Well I’m back. Mum picked me up this morning and I was dead excited and then I vomited all over the back seat. I blame the dodgy hygiene practices of some of the French bitches. I’m really particular about my hygiene and I’m always cleaning myself but some of the bitches I’ve been hanging out with these past few days, well, I won’t go there. Suffice it to say they aren’t very particular.
You humans get all fussed about vomit don’t you? I mean us dogs are really laid back about it. It’s like – “Oh well, breakfast all over again….” Sorry. Too much info, I know. Mum always stops me from ….you know…. But I don’t see the point – if she’d let me she wouldn’t have to go to all that trouble of cleaning it up would she? Ok, I’ll drop the subject.
Two things – number one – I made some new friends and I learned some of that French stuff and – number two – mum is even more sick of the UK than she was before.
I’ll start with mum’s news ‘cause it’s a bit boring so we can end on a good note with mine. Apparently, in the UK, this Mr Brown is cutting VAT to try and help the Credit Munch. I don’t know what VAT is but apparently it means that you can go out and buy a brand new ‘Top of the range’ BMW and it’ll cost about £1000 less than it would have done a week ago.
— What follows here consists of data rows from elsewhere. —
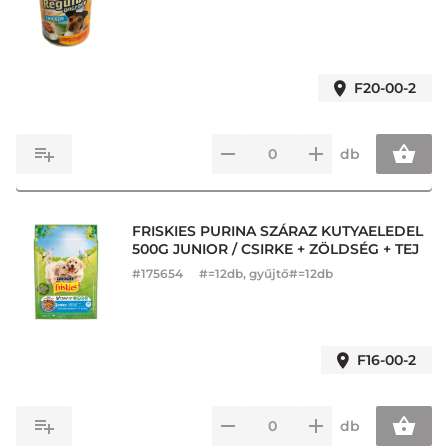
F20-00-2
db
FRISKIES PURINA SZÁRAZ KUTYAELEDEL
500G JUNIOR / CSIRKE + ZÖLDSÉG + TEJ
#
175654
#=12db, gyűjtő#=12db
F16-00-2
db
I guess that’s good if you were thinking about buying a brand new ‘Top of the range’ BMW, but if you weren’t then I suppose it makes bugger all difference. Mum reckons that if she lived in the UK she’d be about £2.50 per week better off - in about two years time when the retailers and everyone else have sorted out all the admin to do with this VAT thing and passed on the cuts to the consumers, by which time she says it will have gone back up by 3% anyway. It sounds like a big puzzle to me. Mum said to Uncle Hugh “…why didn’t they simply cut fooking taxes? When they do things like cut VAT it’s obvious that those in charge have no idea how a fooking business is run….” She was a bit mad. Good, everything’s back to normal.
Now my news. Well, I met three bitches – Zoë & Filo - who were both French, and Holly who was English. Holly was new to this kennelling business. She’s what we call an infrequent boarder. I’m a frequent boarder. I’m often in the kennels. Holly was new to it all – you could tell before she even said - she had name-tags on everything. How passé! And her bed and her toys were all newly laundered. Well, I could have laughed my paws off. Bless her. She looked very lost when she arrived so I took her under my wing, so to speak, and gave her the benefit of my wisdom and experience.
Zoë and Filo were from the same house. They had the same owner. They were both terrier types, like me, and we all had a good laugh playing in the field. Even Holly soon relaxed into it. Apart from their dodgy hygiene practices, Zoë & Filo were great. At least that’s what I thought. At the time I thought they were very kind, they even taught me some French. Phuh! Kind! NOT. This morning when I got back and started speaking to Claude and demonstrating my new found French I soon discovered that I’d been taken for a mug. No wonder they laughed delightedly every time I repeated what they were teaching me. There’s me thinking that I’m saying – “Hello, my name is Henry” and “Goodbye, I hope you have a good day,” and “Do you want to play with my toy?” and “I’m English.” No, instead Claude says I’ve been saying “Hello, my name is Henry and I’m an a***hole”, and “Goodbye, I hope your mother rots in hell.” And “Sniff my a*** dickhead” and “I’m a moron.” I WAS MORTIFIED. There's a problem - what Zoë and Filo taught me, I went on to teach Holly. I keep wondering what reaction she’s gonna get from the French dogs around her when she repeats what I’ve taught her. Thank goodness she’s a Rottweiller. I guess they’ll simply pretend they didn’t hear her correctly. You don’t argue with a Rotty do you?
It’s good to be back. I’m looking forward to reading all those blogs that I’ve missed whilst I’ve been away. I’m hoping that the kennels will be online in February then I can keep posting whilst I’m away.